I was thrilled to be awarded a BALR summer studentship award this summer and to be able to work with Dr Iain Stewart and the Margaret Turner Warwick Centre (MTWC) team on research into Interstitial Lung Disease (ILD). I was introduced to the research being completed at the MTWC during my iBSc in Remote Medicine, as a 4th-year medical student at Imperial College London. My prior exposure to ILD was limited and on further exploration, I became very interested in understanding ILD and the holistic impacts of this disease. This summer studentship allowed me to further explore ILD and its associated impacts on patients. This project investigated “Quality of life in interstitial lung disease: assessing the impact of sexual dysfunction” in a collaboration between the MTWC and the Department of Medicine at The University of Calgary, Canada with Dr Kerri Johannson.
The direct physiological impacts of ILD on daily activities due to exercise tolerance associated with significant dyspnoea are widely acknowledged. Outside of ILD, there is established research surrounding the ability to be sexually active and its impact on quality of life. Specifically, correlations have been demonstrated between sexual dysfunction and depression. The current lack of research into the combination of ILD and sexual dysfunction, provided the potential for this research to directly improve these patients' quality of life. This was hugely exciting for me to have the opportunity to contribute to
Having already gained a basic understanding of STATA for statistical analysis during my BSc project into remote monitoring for ILD, this was then applied to multi-centre data from the PROFILE cohort study for the UK and CARE-PF for ILD in Canada. Using STATA, I carried out univariate and multivariate regression analysis based on sexual impact score and Cox time-to-event models, to predict the relationship between sexual impact and mortality. Additionally, for patients with longitudinal data, an adjusted mixed model was utilised for FVC per cent predicted trajectory associated with sexual impact changes over time. The analysis was then replicated on the Canadian data set and cross-analysed with UK findings.

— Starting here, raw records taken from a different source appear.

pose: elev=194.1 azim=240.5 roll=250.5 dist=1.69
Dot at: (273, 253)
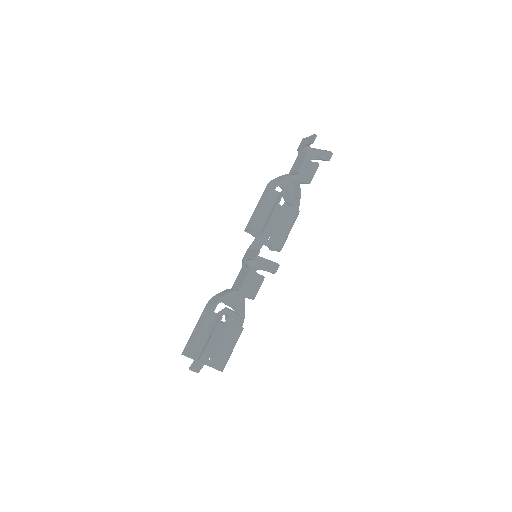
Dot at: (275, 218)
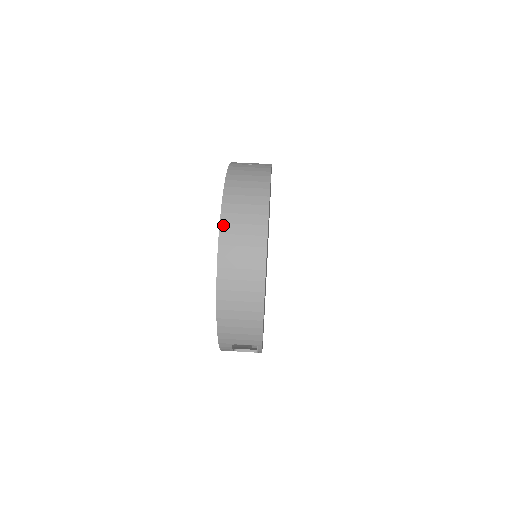
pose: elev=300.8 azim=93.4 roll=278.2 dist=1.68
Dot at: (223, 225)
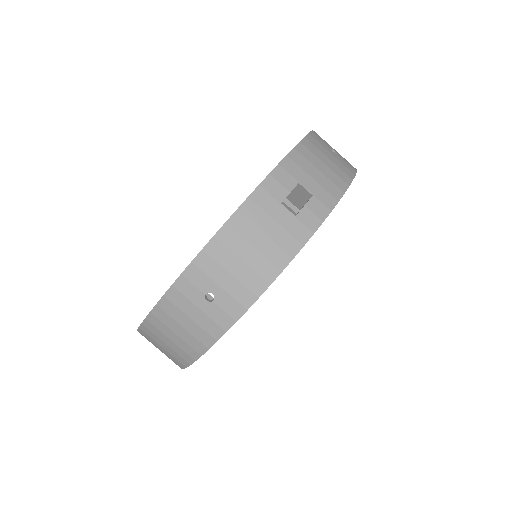
Dot at: occluded
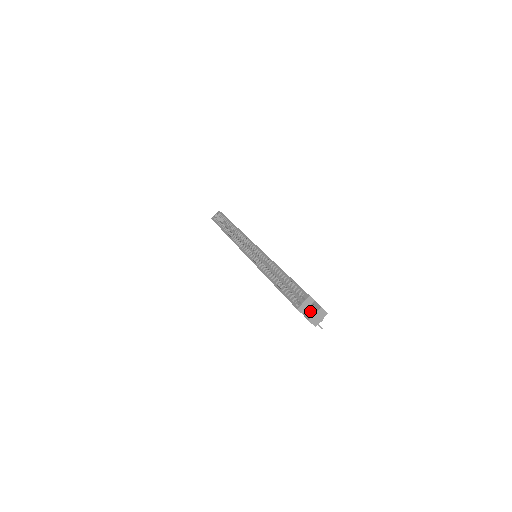
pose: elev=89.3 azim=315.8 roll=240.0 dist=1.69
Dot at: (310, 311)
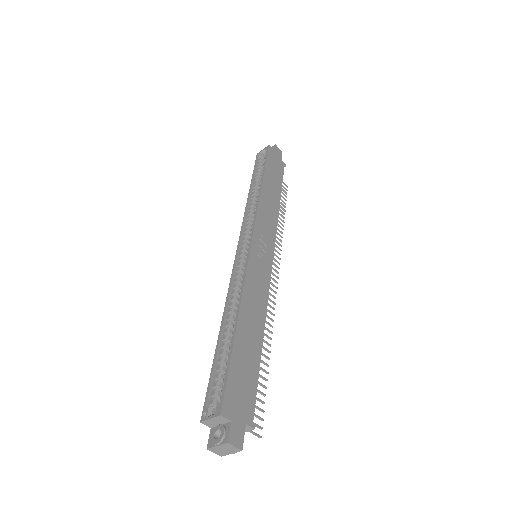
Dot at: (220, 432)
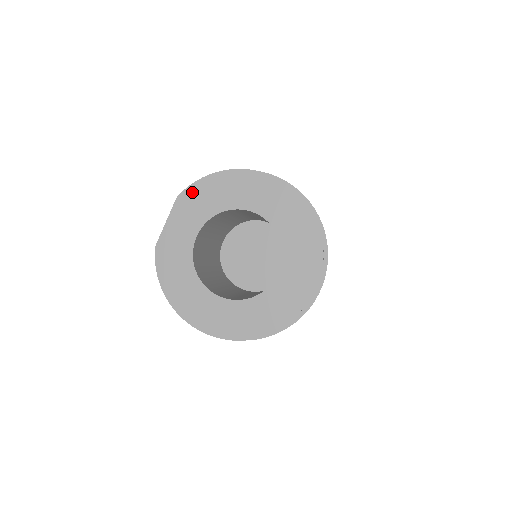
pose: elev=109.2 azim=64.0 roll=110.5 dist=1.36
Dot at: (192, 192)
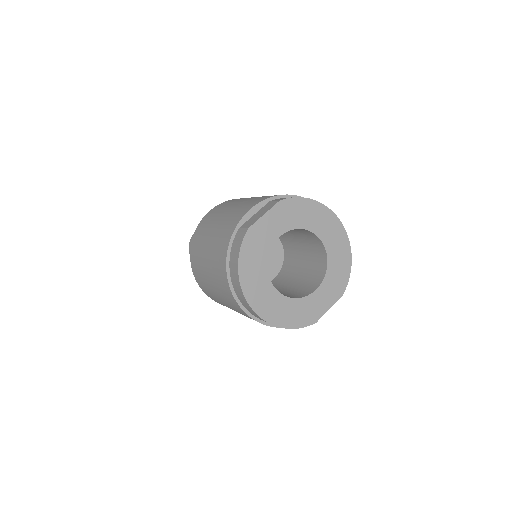
Dot at: (291, 203)
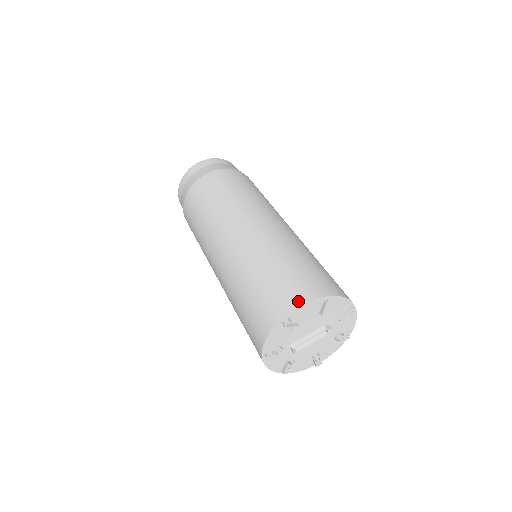
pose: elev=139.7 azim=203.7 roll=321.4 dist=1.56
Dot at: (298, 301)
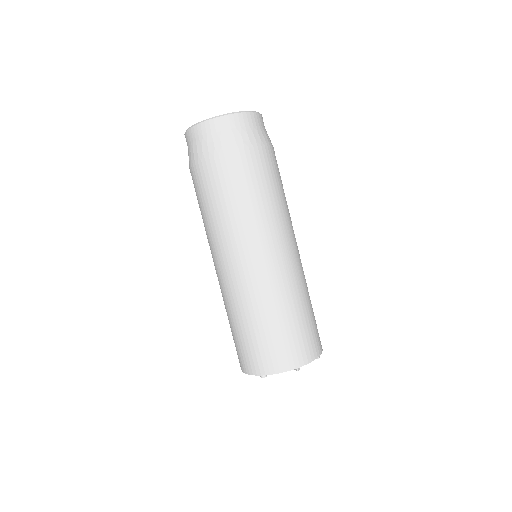
Dot at: (275, 369)
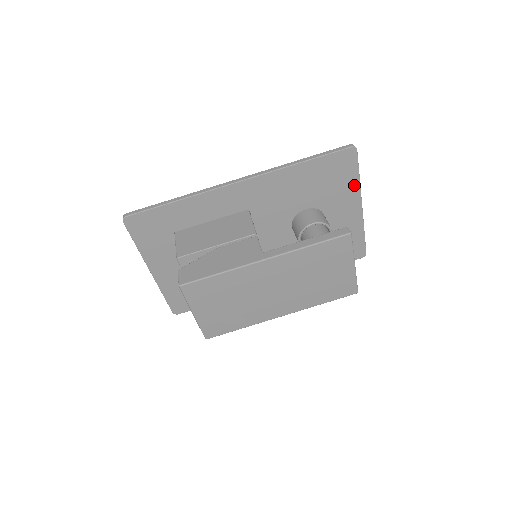
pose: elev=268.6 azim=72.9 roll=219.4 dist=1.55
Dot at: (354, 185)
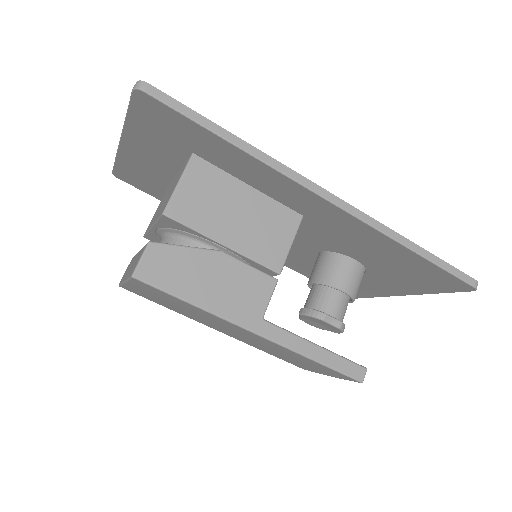
Dot at: (423, 290)
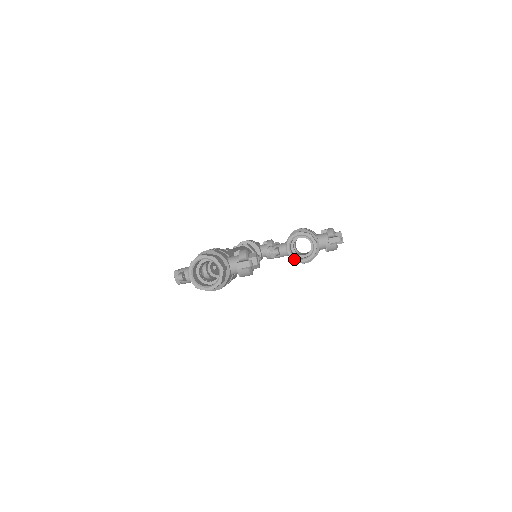
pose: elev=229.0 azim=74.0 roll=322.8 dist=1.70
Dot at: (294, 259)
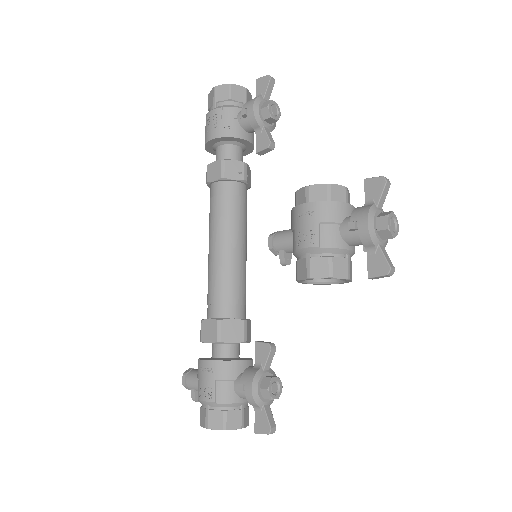
Dot at: occluded
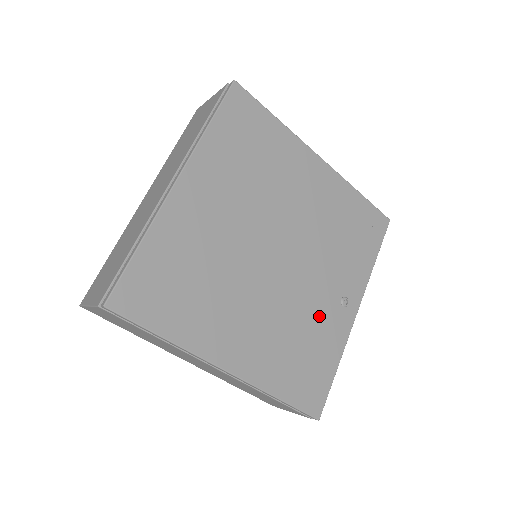
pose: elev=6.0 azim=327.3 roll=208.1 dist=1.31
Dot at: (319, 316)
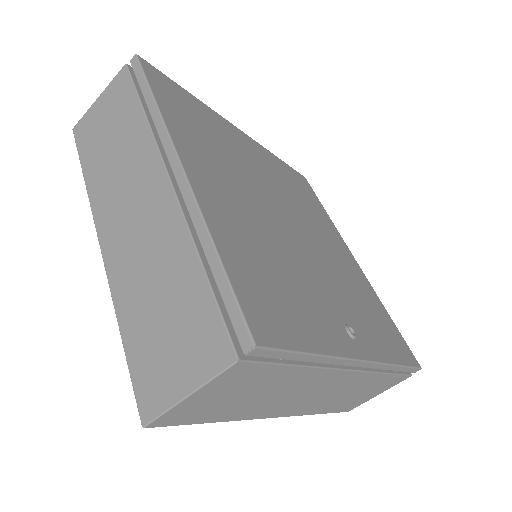
Dot at: (313, 295)
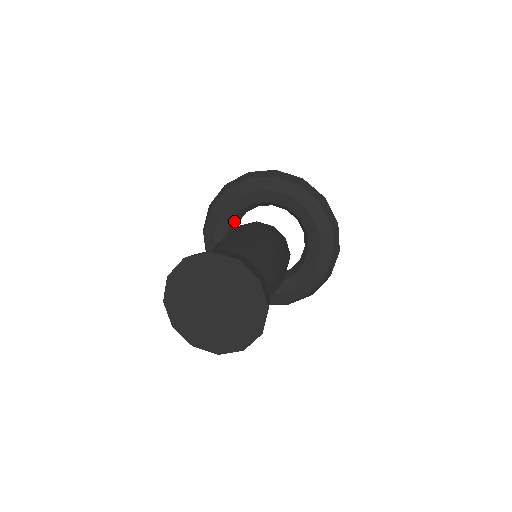
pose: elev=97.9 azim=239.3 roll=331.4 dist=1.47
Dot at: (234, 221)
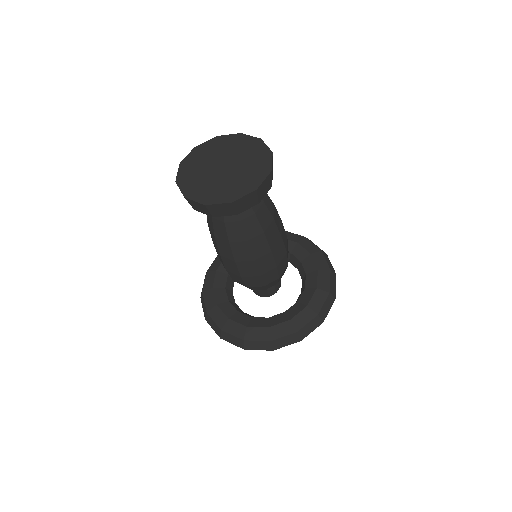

The skills that I have learned and honed during this summer studentship are invaluable. Although working remotely, I have had great support from the team. Weekly meetings where alternative research was presented combined with my own update of my progress so far offered insights into how this research amalgamates into the broader picture in improvements for ILD patients. In addition, these meetings provided an opportunity to reflect on the visual representation of results and consider the most coherent flow for presenting my results.
I am very grateful for the opportunity to be a part of this research that could initiate a change in the approach to managing ILD. Upmost thanks must be given to BALR and Action IPF, without whom, this exposure would not have been possible so early on in my career.